Trimming Dependencies: rack-protection
2020-06-03
Recently I discussed how I was evaluating all of Sidekiq’s current dependencies to see if any could be removed or vendored to reduce upstream churn, security issues, and other maintenance chores.
I was able to remove concurrent-ruby
from Sidekiq Pro and Sidekiq Enterprise, which is a major win considering the size of that gem.
A simple benchmark showed removing that gem shrunk a basic
Sidekiq Pro process from 60MB to 50MB, a 16% improvement!
Today I want to discuss another gem dependency used by Sidekiq: rack-protection
.
We use its Rack middleware to defend against CSRF attacks in the Web
UI, but in the last five years we haven’t used any other features. Can we copy the functionality into Sidekiq without too much trouble?
Our initial research looked promising. The code had not changed in four years, meaning it was very stable already and shouldn’t need upkeep. Sidekiq committer @seuros took the first steps to copy the CSRF protection code from rack-protection into Sidekiq (which is possible because its MIT license allows copy with attribution).
I wasn’t really happy with the result though: 250 lines of code seemed like a lot for the feature, I didn’t really understand the code well and, perhaps most importantly, I didn’t know how to test it. If I’m going to own the functionality, I want to know that CI is exercising it regularly.
I spent about six hours today refactoring the code. I find the rack codebase to be a bit abstract for my own tastes, with lots of options, abstract classes/modules and one line methods which make the code harder to follow and navigate. To that end, I removed a lot of options and features Sidekiq doesn’t use, inlined or removed some methods and shrank the code from 230 to 130 lines.
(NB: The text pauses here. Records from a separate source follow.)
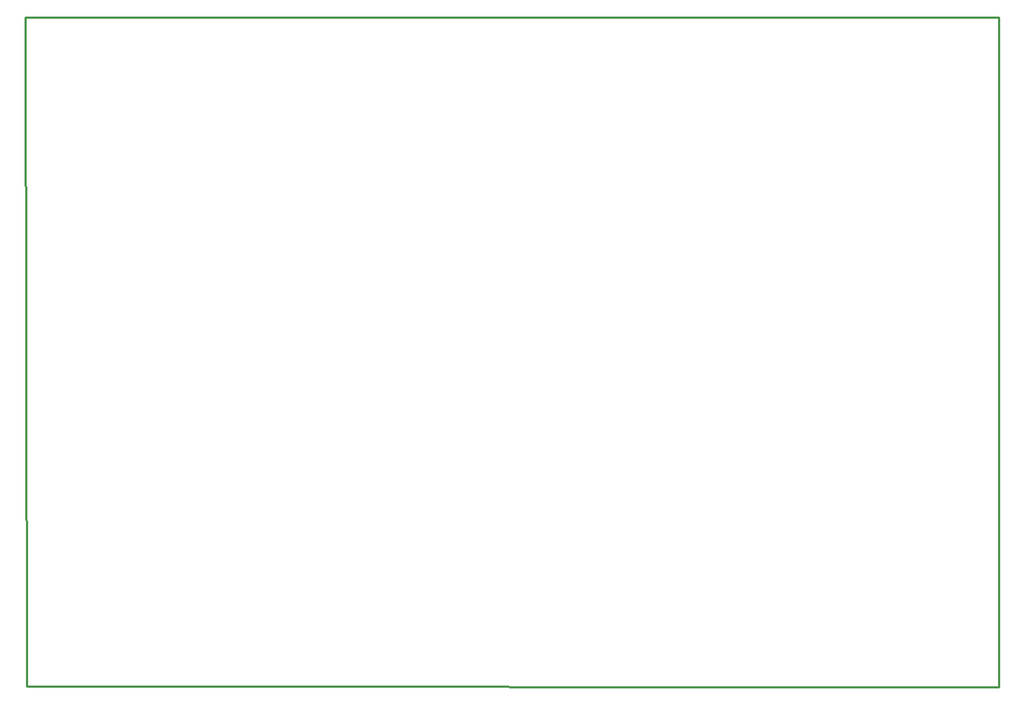
<source format=gko>
G04 Layer: BoardOutlineLayer*
G04 EasyEDA v6.5.23, 2023-05-22 12:01:23*
G04 2ef3873b6a8849e1a700537b5c5aa0b8,043974f40ccd47e6b80d377579d0ea0a,10*
G04 Gerber Generator version 0.2*
G04 Scale: 100 percent, Rotated: No, Reflected: No *
G04 Dimensions in millimeters *
G04 leading zeros omitted , absolute positions ,4 integer and 5 decimal *
%FSLAX45Y45*%
%MOMM*%

%ADD10C,0.2540*%
D10*
X508000Y7874000D02*
G01*
X11937977Y7874000D01*
X11937977Y0D01*
X520700Y12700D01*
X508000Y7873984D01*

%LPD*%
M02*

</source>
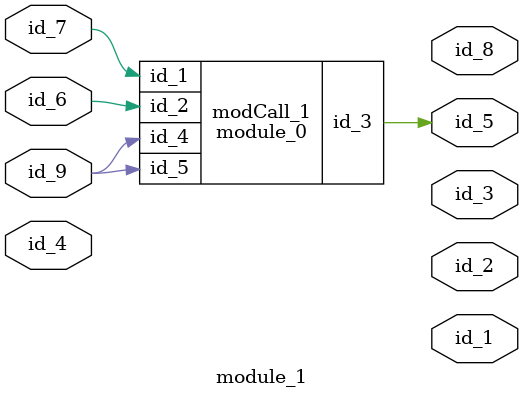
<source format=v>
module module_0 (
    id_1,
    id_2,
    id_3,
    id_4,
    id_5
);
  input wire id_5;
  input wire id_4;
  output wire id_3;
  input wire id_2;
  input wire id_1;
  assign id_3 = id_2 == 1 ? id_1 : 1;
endmodule
module module_1 (
    id_1,
    id_2,
    id_3,
    id_4,
    id_5,
    id_6,
    id_7,
    id_8,
    id_9
);
  inout wire id_9;
  output wire id_8;
  inout wire id_7;
  inout wire id_6;
  output wire id_5;
  input wire id_4;
  output wire id_3;
  output wire id_2;
  output wire id_1;
  wire id_10;
  module_0 modCall_1 (
      id_7,
      id_6,
      id_5,
      id_9,
      id_9
  );
endmodule

</source>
The public API is now this:
class Sidekiq::Web::CsrfProtection
def initialize(app, options = nil)
@app = app
end
def call(env)
accept?(env) ? admit(env) : deny(env)
end
Once I had a very limited, focused API I started writing tests in test_csrf.rb. I wanted four tests:
- a simple GET which does not require CSRF protection
- a POST with no token
- a POST with a known bad token
- a POST with a good token
All I had to do was provide those app
and env
parameters, easy right??? Actually Rack’s call
interface made it rather elegant: you can call a block with .call
so my “test app” is just a block! I explicitly chose not to use Rack’s test helper DSL in order to better understand how Rack works under the covers. Here’s the simple GET test:
def call(env, &block)
Sidekiq::Web::CsrfProtection.new(block).call(env)
end
def test_get
ok = [200, {}, ["OK"]]
result = call(env) do |envy|
refute_nil envy[:csrf_token]
assert_equal 88, envy[:csrf_token].size
ok
end
assert_equal ok, result
end
In a real world app that block would render an HTML template,
injecting the :csrf_token
into a hidden form input.
The trickiest part was constructing Rack’s env
which is a magical Hash full of pain and wonder:
def session
@session ||= {}
end
def env(method=:get, form_hash={})
imp = StringIO.new("")
{
"REQUEST_METHOD" => method.to_s.upcase,
"rack.session" => session,
"rack.logger" => ::Logger.new(@logio ||= StringIO.new("")),
"rack.input" => imp,
"rack.request.form_input" => imp,
"rack.request.form_hash" => form_hash,
}
end
Don’t ask; it works. A POST looks like this:
result = call(env(:post, { "authenticity_token"=>goodtoken })) do
[200, {}, ["OK"]]
end
refute_nil result
assert_equal 200, result[0]
assert_equal ["OK"], result[2]
Not super elegant but I like explicit code; by their nature, DSLs hide underlying complexity, meaning you never get a good mental model of how something works (critical for debugging).
After today’s work, here’s the result:
rack-protection
code vendored- code heavily refactored to simplify
- one less gem dependency
- four explicit tests written to cover typical uses
- much better understanding of the CSRF protection internals and Rack testing
Sidekiq now depends only on redis
, rack
, connection_pool
. One
bummer: memory usage didn’t significantly change. Was this a win
overall? Arguable but the sunk cost fallacy tells me it was. 🤣 C’est la vie.